Data provided section start

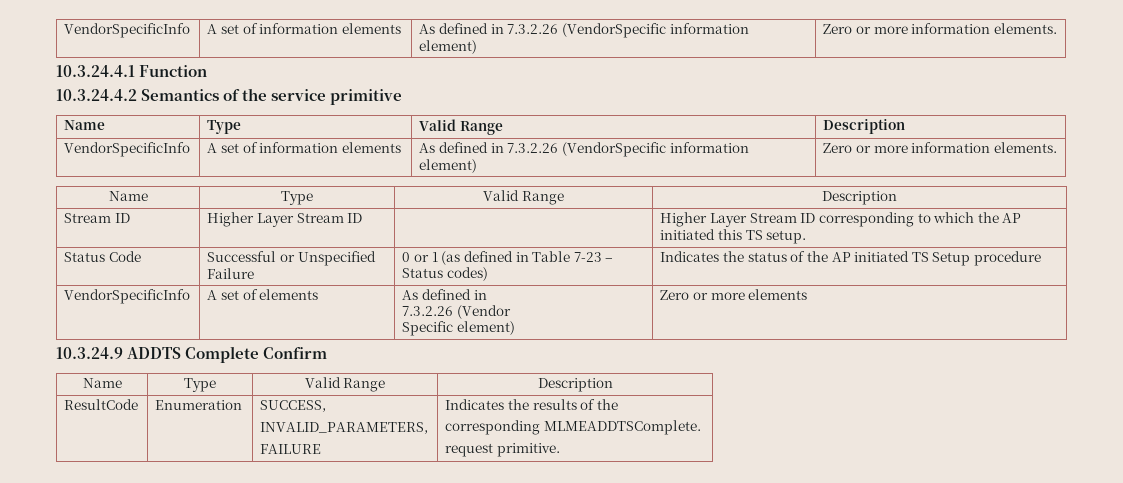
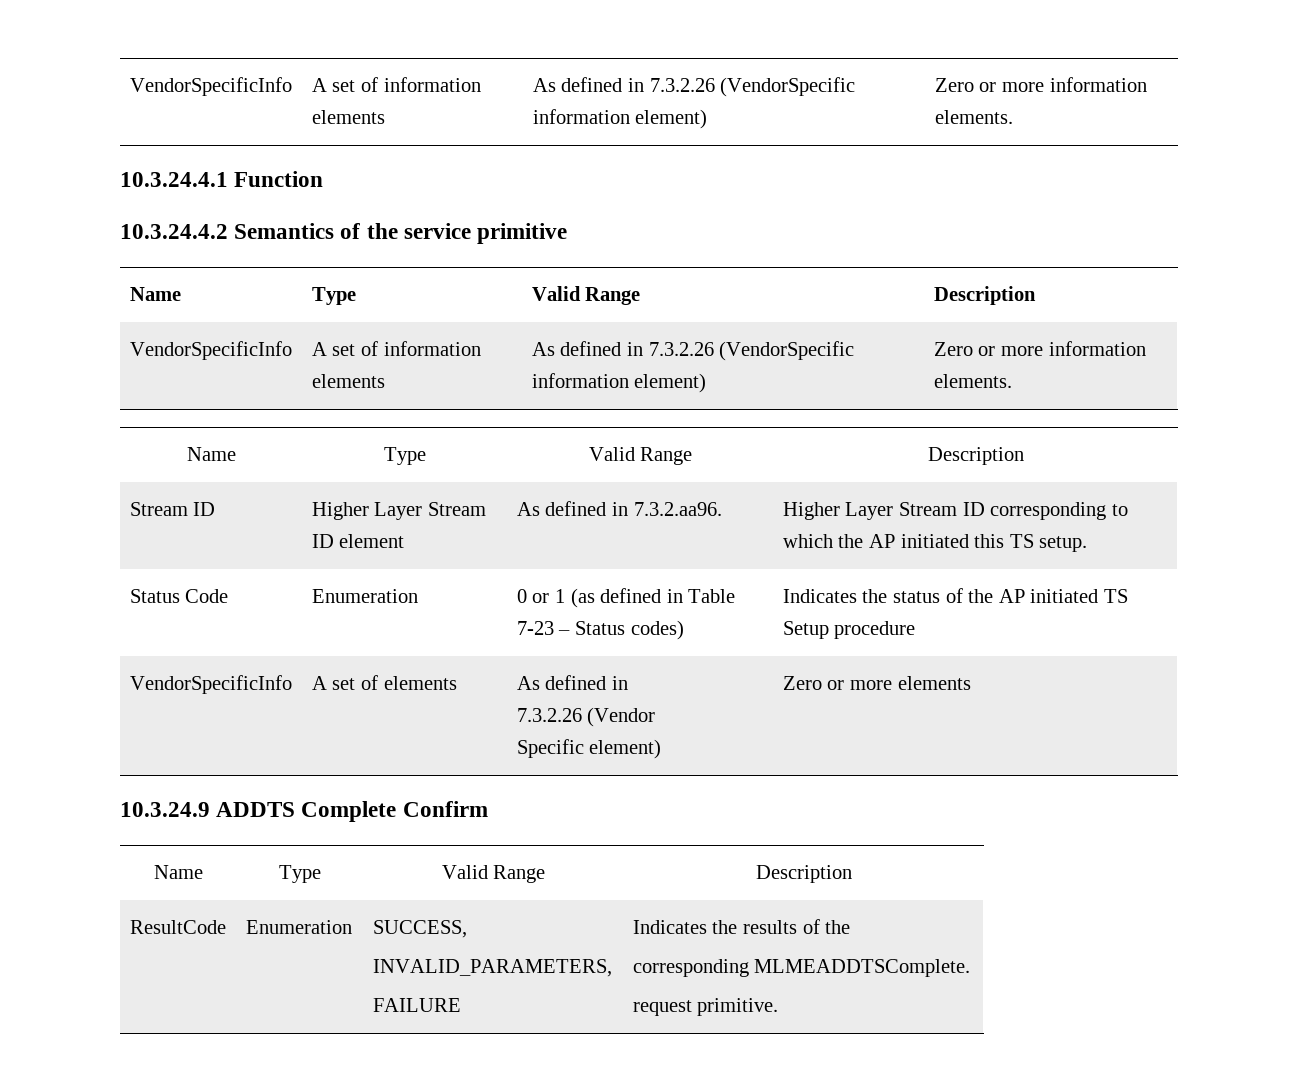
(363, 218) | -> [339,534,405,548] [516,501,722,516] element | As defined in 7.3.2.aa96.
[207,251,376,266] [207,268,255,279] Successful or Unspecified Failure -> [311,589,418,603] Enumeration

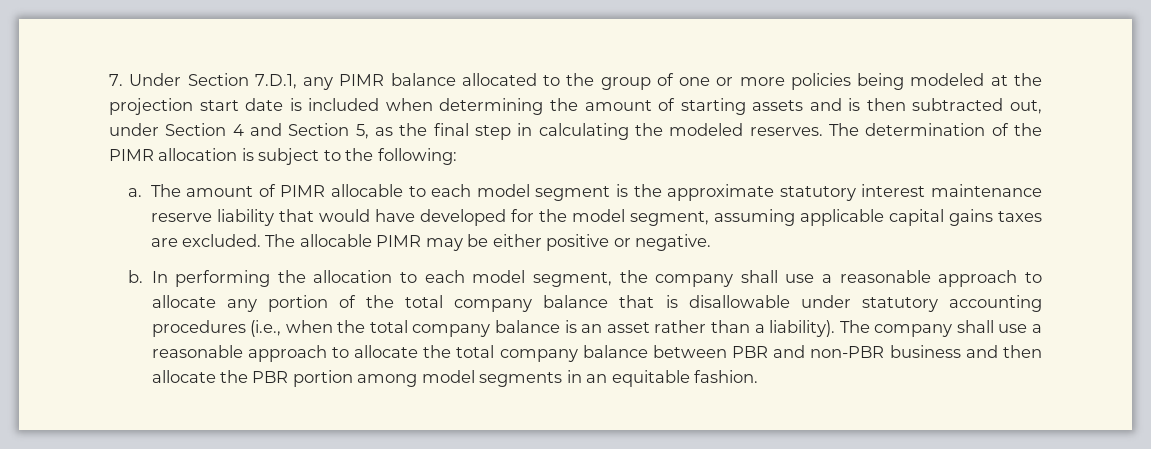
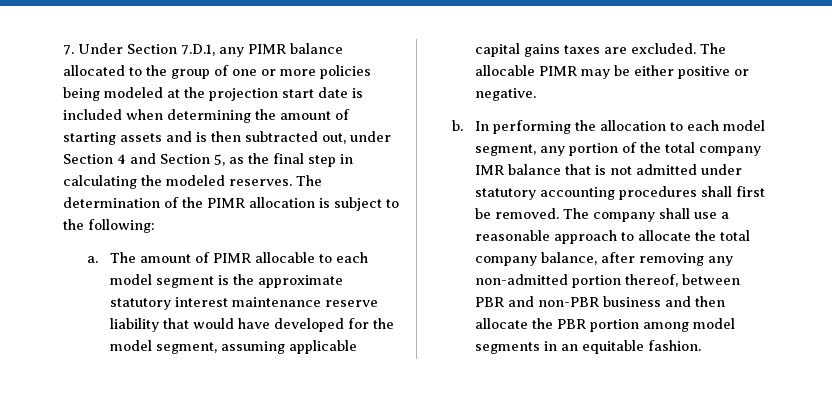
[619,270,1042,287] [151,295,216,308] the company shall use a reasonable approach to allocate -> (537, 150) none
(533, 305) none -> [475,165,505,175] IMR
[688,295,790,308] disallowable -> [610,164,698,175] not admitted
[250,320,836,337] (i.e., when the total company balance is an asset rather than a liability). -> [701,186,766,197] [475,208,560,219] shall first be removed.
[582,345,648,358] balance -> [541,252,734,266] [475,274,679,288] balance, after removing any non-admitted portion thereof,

Data provided section end

Job item: Set down the records in full and exactly. Do not carry over any image.

Exercise output:
(363, 218) | -> [339,534,405,548] [516,501,722,516] element | As defined in 7.3.2.aa96.
[207,251,376,266] [207,268,255,279] Successful or Unspecified Failure -> [311,589,418,603] Enumeration

[619,270,1042,287] [151,295,216,308] the company shall use a reasonable approach to allocate -> (537, 150) none
(533, 305) none -> [475,165,505,175] IMR
[688,295,790,308] disallowable -> [610,164,698,175] not admitted
[250,320,836,337] (i.e., when the total company balance is an asset rather than a liability). -> [701,186,766,197] [475,208,560,219] shall first be removed.
[582,345,648,358] balance -> [541,252,734,266] [475,274,679,288] balance, after removing any non-admitted portion thereof,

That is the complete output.